Your body is brilliant. Really! Cravings can indicate that you are struggling with nutritional deficiencies. For example, many people have a deficiency in Magnesium. Magnesium provides a very calming effect on the body. Chocolate is high in Magnesium. Maybe your chocolate cravings are simply your body telling you a crucial piece of information: you need more nutrition!
We can become deficient in nutrients for various reasons. Overuse of medications such as antibiotics and birth control pills, high intake of processed or fried foods, leaky gut, undiagnosed food sensitivities and chlorinated water and others can contribute to this. Choosing to fill your body with nutrient dense foods, coupled with therapy with an anxiety specialist, can be a powerful combination to help you in your journey towards overcoming anxiety.
Magnesium is a powerful relaxant mineral for the body.

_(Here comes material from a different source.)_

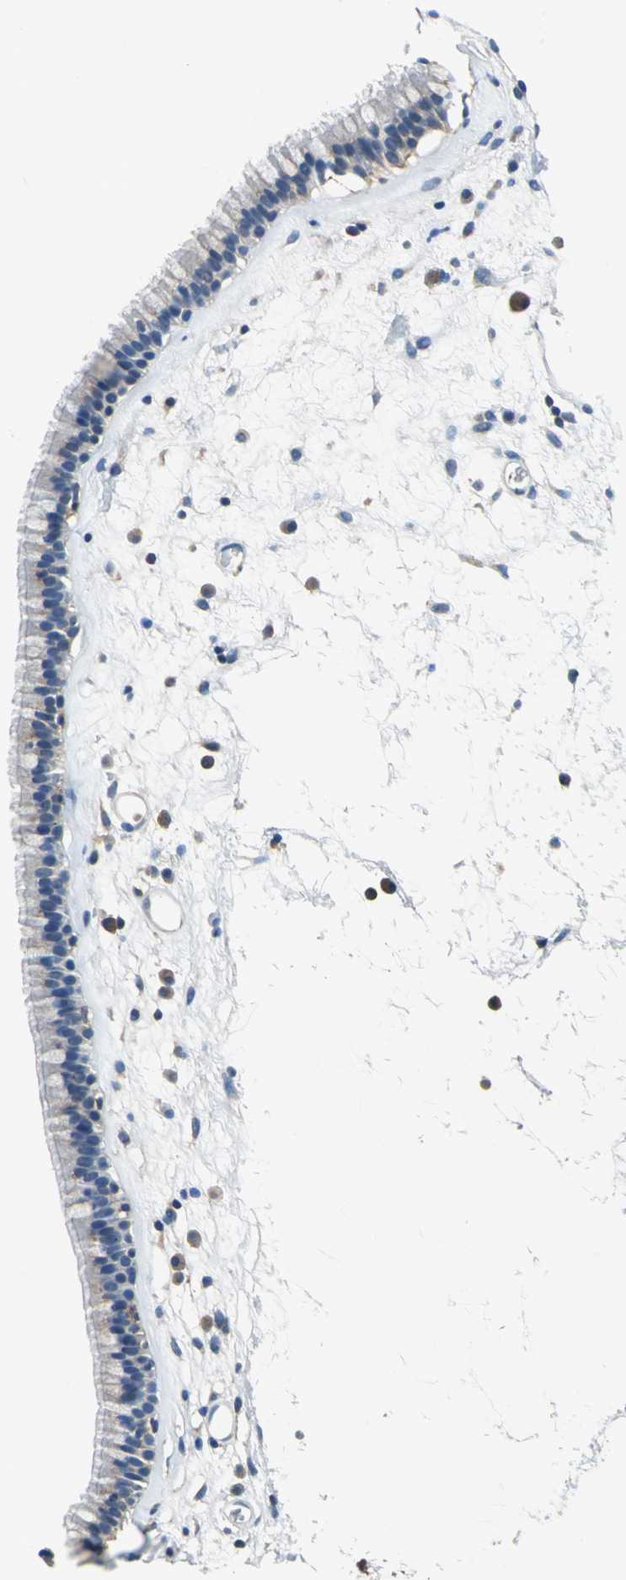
{"staining": {"intensity": "weak", "quantity": "25%-75%", "location": "cytoplasmic/membranous"}, "tissue": "nasopharynx", "cell_type": "Respiratory epithelial cells", "image_type": "normal", "snomed": [{"axis": "morphology", "description": "Normal tissue, NOS"}, {"axis": "morphology", "description": "Inflammation, NOS"}, {"axis": "topography", "description": "Nasopharynx"}], "caption": "This is a micrograph of immunohistochemistry (IHC) staining of normal nasopharynx, which shows weak expression in the cytoplasmic/membranous of respiratory epithelial cells.", "gene": "PRKCA", "patient": {"sex": "male", "age": 48}}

It is extremely important for the metabolism of other nutrients such as Calcium and Potassium. Magnesium deficiency can occur for many reasons such as excess body fat (hinders the absorption), alcohol consumption, coffee intake, profuse sweating, prolonged stress, excessive menstruation and use of other drugs. Malabsorption of Magnesium can lead to a host of physical and mental ailments such as anxiety, ADD, panic attacks, hypertension, fungal infections, recurrent bacterial infections, PMS, Calcium deficiency, muscle weakness, aggression and impotence, to name a few.
Taking a Magnesium Glycinate supplement can be extremely helpful (check with your doctor first if you have other medical conditions), but there are great ways to obtain it through foods. Kelp, wheat bran, wheat germ, almonds, cashews, buckwheat, brazil nuts, dulse, filberts, millet, pecans, walnuts, rye, tofu, soy beans, brown rice, figs, dates, collard greens, shrimp, avocado, parsley, beans, barley, dandelion greens, and garlic are all high in Magnesium. You can also take a bath in Epsom Salt (with a few drops of Lavender oil for relaxation) to help absorb Magnesium and de-stress!